The translational aspect of this proposal would be of high interest to a number of key industrial companies in the UK involved in plastic electronics research, including Cambridge Display Technology (CDT), FlexEnable, Merck, Molecular Vision, Ambicare Health, Power OLEDs, Lomox, FlexInk and Ossila. Technological advances resulting from this work would have clear ramifications in terms of wealth creation within the UK, with, for example, the current prospects for solution-processed organic light emitting diodes (OLEDs) in rigid and flexible displays, either as the directly emitting pixel element in an OLED display or as a liquid crystal display (LCD) backlight. Indeed, active matrix OLED (AMOLED) and LCD are the two dominant technologies across the large-area TV, medium-sized tablet/PC, and small mobile display areas, the total display market being worth several billion dollars per annum. The technological exploitation of this proposal has the potential to impact this industry in the next few years both within the UK and globally, thereby benefiting those involved in the production, distribution and sale of displays.

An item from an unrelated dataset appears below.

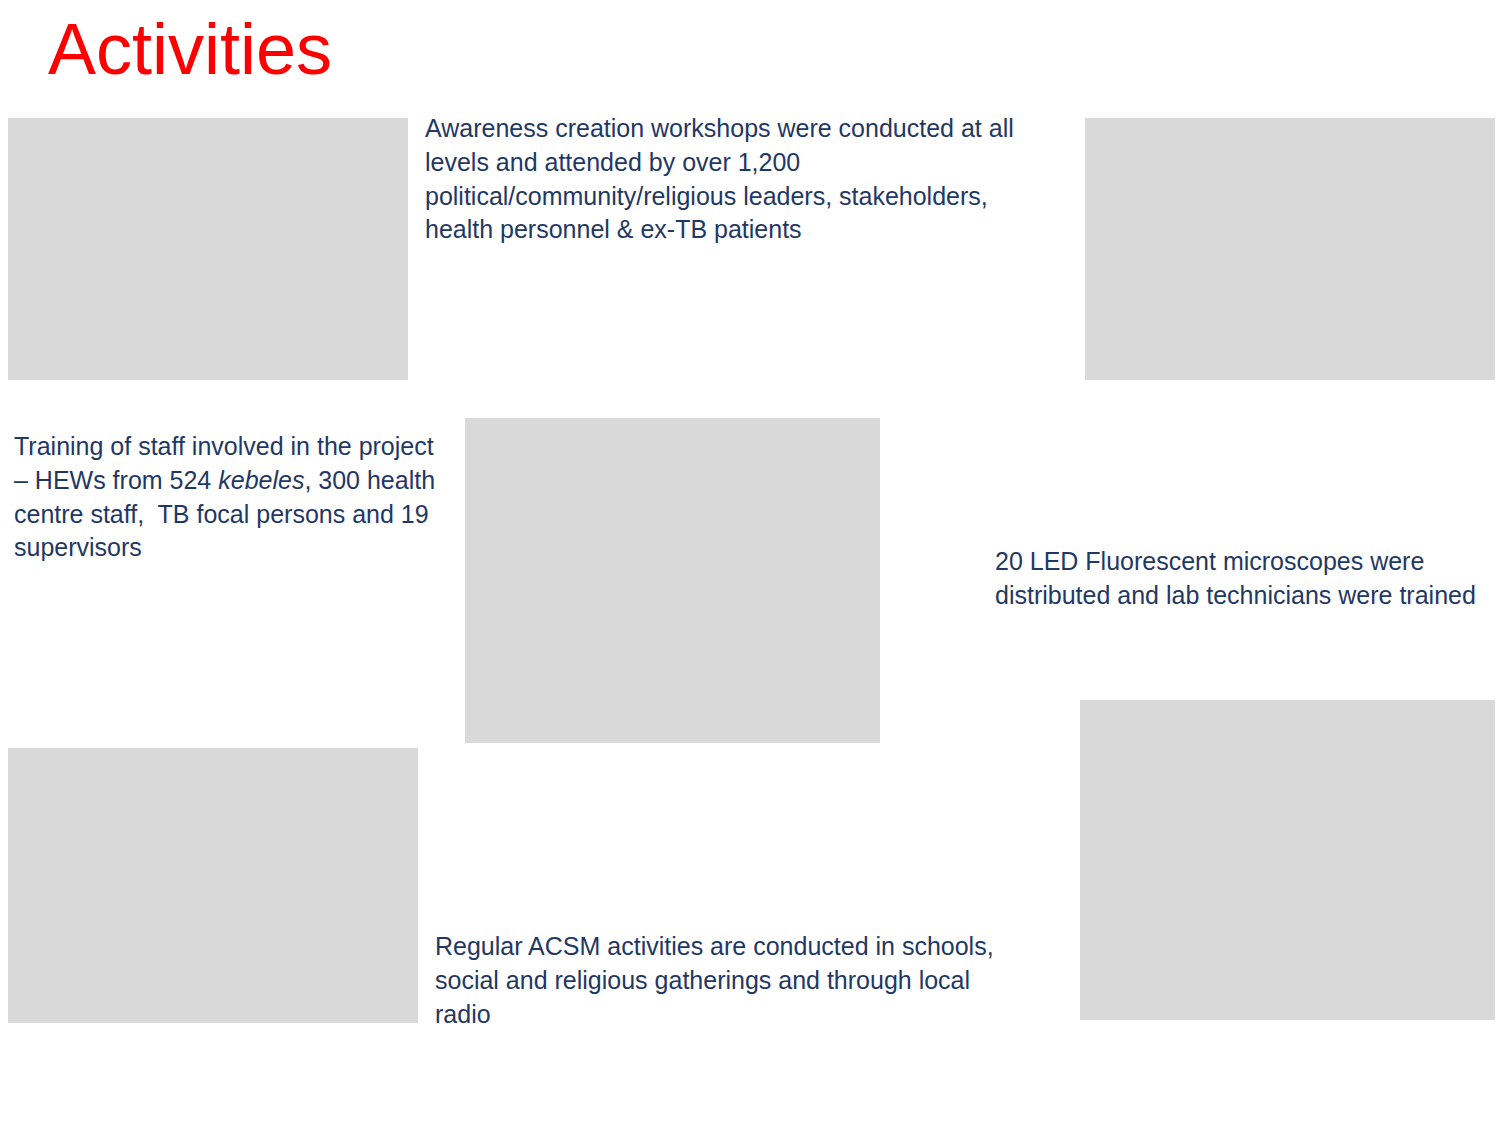Activities
Awareness creation workshops were conducted at all levels and attended by over 1,200 political/community/religious leaders, stakeholders, health personnel & ex-TB patients
Training of staff involved in the project – HEWs from 524 kebeles, 300 health centre staff, TB focal persons and 19 supervisors
20 LED Fluorescent microscopes were distributed and lab technicians were trained
Regular ACSM activities are conducted in schools, social and religious gatherings and through local radio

Taking displays as an example of the exploitation of this work, a novel solution-processable, high performance circularly polarized (CP) light emitting OLED would significantly improve both display efficiency and display lifetime. This would reduce global energy consumption, decrease display carbon footprint, and extend portable product battery lifetime, therefore being of benefit to society as a whole. Additionally, thin, compact and patternable CP light emitting devices could have a strong impact in current and future technologies such as biomedical optoelectronic sensors, conventional and quantum optical telecommunication, optical spintronics, and integrated optical quantum computing.

The project partner CDT will directly benefit from this proposal, allowing them to have access to processing and optimization knowledge to fabricate high performance CP emitting polymer OLEDs.

The further training of the researchers involved in this proposal, including their involvement and exposure to an interdisciplinary project involving physicists, chemists and material scientists and industry, would also have clear economic and societal impact. Through communication and outreach activities, scientific ideas behind the project will be popularized and this will contribute to increasing public awareness and understanding of science and technology.